### TEXTO DO EXERCÍCIO ###

O DESAFIO DA NOTAÇÃO MUSICAL PARA MÚSICAS DE TRADIÇÃO ORAL
The challenge of music notation for songs from oral tradition.

Adriano Caçula Mendes
[email protected]


RESUMO: A transcrição musical tem sido objeto de muito debate desde os primórdios de seu desenvolvimento na civilização ocidental até os dias atuais. Questões levantadas a respeito de como representar melhor a complexidade dos fenômenos musicais e interpretativos foram responsáveis por uma verdadeira revolução que permitiu a grafia dos sons no intuito de registrar e imortalizar grandes obras desde o renascimento até hoje. Neste artigo, é discutida a importância de por que e para quem transcrever as músicas de tradição oral pelo etnomusicólogo a partir de um panorama histórico do desenvolvimento dos estudos em Etnomusicologia. Também é apresentado um estudo de caso sobre a análise computacional, formas de representação e transcrição com auxilio de softwares da melodia de um canto de Aboio colhido no distrito de São Gonçalo em Sousa-PB como sugestão de procedimento para transcrição e análise a fim de minimizar o subjetivismo da percepção humana por parte do pesquisador.
Palavras-chave : Transcrição, Aboio, musicas de tradição oral.

Abstract: The musical transcription has been the subject of many controversies since the beginning of its development in Western civilization to the present day. Questions have been raised about how the best way to represent the complexity of musical and interpretative phenomena were responsible for a revolution that enabled the writing to record and immortalize great works from the Renaissance to today. In this article, we discuss the importance of why and for who transcribe songs from oral tradition by ethnomusicologist. Also a study of case by computer analysis, forms of representation and transcription with the software's aid to analyze a melody from Aboio's song collected in São Gonçalo, Sousa's district in Paraíba – Brazil. It's suggests a procedure for the purpose of minimize the subjectivity of human perception of researcher.
Keywords: Transcription, Aboio, songs of oral tradition.
INTRODUÇÃO: Somos todos (Etno) musicólogos
Desde o surgimento da Etnomusicologia como campo independente de conhecimento, a partir da segunda metade do século XX, a disciplina vem agregando as mais variadas epistemologias para o enfoque fenomenológico da música. Esta abordagem transdisciplinar dos fenômenos musicais; a música como cultura e na cultura (Merriam,1964), os fenômenos sonoros entendidos como culturalmente organizados pelo Homem (Blacking, 1973), a música enquanto fenômeno sociológico (Tia DeNora, 2004), Música e psicologia (Clarke, 2004) dentre outras tantas possibilidades de enfoques epistemológicos da música, tem de certo modo distanciado o interesse do etnomusicólogo da análise dos fenômenos acústicos que caracterizam a sonoridade de uma determinada expressão musical.

### MATERIAL EXTRAÍDO ###

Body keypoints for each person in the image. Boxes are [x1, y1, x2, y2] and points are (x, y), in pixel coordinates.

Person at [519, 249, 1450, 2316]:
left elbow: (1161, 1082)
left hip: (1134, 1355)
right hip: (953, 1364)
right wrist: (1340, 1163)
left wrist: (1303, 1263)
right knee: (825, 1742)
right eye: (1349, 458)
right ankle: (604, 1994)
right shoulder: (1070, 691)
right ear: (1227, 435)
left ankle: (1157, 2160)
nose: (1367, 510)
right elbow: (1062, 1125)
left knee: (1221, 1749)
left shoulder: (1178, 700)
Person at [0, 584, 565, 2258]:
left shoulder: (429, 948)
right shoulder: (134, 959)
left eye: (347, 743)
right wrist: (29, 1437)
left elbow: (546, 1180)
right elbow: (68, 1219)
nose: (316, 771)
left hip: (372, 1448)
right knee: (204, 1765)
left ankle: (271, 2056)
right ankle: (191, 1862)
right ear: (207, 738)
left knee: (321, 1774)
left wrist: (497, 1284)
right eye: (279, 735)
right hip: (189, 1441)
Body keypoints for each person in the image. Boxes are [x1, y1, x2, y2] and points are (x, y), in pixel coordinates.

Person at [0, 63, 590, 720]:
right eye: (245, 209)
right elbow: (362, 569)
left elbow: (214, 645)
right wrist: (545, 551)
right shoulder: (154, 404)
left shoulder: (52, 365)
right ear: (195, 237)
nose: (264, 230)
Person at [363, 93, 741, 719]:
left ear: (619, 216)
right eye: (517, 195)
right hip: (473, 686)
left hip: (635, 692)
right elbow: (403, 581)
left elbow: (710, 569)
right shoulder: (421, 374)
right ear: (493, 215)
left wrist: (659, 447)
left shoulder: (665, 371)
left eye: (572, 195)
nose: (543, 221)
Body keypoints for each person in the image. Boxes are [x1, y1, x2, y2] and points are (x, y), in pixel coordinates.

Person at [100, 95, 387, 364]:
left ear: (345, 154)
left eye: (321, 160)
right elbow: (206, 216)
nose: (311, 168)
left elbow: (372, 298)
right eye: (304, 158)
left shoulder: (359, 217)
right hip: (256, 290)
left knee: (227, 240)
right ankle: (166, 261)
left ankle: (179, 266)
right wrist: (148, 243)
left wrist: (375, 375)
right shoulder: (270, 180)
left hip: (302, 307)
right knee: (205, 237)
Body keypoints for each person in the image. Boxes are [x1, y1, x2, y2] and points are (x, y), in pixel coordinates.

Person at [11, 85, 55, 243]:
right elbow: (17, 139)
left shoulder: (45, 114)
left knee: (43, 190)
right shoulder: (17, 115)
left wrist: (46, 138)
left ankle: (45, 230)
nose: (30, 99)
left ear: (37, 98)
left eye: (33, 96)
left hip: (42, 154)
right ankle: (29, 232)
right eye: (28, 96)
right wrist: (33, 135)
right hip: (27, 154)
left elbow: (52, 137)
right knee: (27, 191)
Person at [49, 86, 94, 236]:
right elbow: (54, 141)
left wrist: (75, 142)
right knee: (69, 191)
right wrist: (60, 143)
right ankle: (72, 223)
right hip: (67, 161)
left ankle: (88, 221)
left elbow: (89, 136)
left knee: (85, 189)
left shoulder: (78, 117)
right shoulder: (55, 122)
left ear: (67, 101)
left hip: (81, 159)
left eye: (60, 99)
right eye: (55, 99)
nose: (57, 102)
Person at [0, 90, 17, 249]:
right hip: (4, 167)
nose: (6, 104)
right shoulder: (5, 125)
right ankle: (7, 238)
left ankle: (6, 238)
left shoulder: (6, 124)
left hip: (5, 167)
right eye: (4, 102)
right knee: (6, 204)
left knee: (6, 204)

###

Responda, com base no texto do exercício, às perguntas a seguir.
1. Em que local foi colhido o canto de Aboio analisado no estudo de caso?
2. A partir de que período a Etnomusicologia surgiu como campo independente de conhecimento?
3. A que autora a introdução associa a música enquanto fenômeno sociológico?

__EXERCÍCIO RESOLVIDO__.
1. No distrito de São Gonçalo, em Sousa-PB.
2. A partir da segunda metade do século XX.
3. A Tia DeNora (2004).